INSTRUCTIONS TO FOLLOW: Set down the data again exactly. Pictures are not part of the copy.

DATA RECORDS:
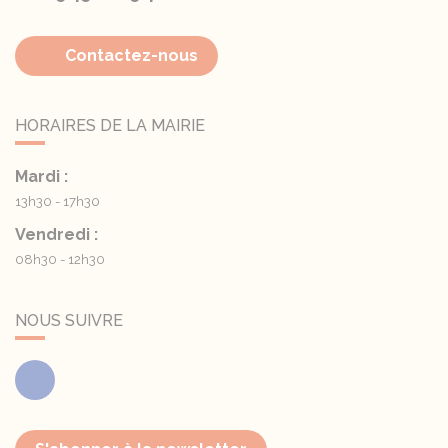
Contactez-nous
HORAIRES DE LA MAIRIE
Mardi :
13h30 - 17h30
Vendredi :
08h30 - 12h30
NOUS SUIVRE
Facebook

TASK OUTPUT:
Contactez-nous
HORAIRES DE LA MAIRIE
Mardi :
13h30 - 17h30
Vendredi :
08h30 - 12h30
NOUS SUIVRE
Facebook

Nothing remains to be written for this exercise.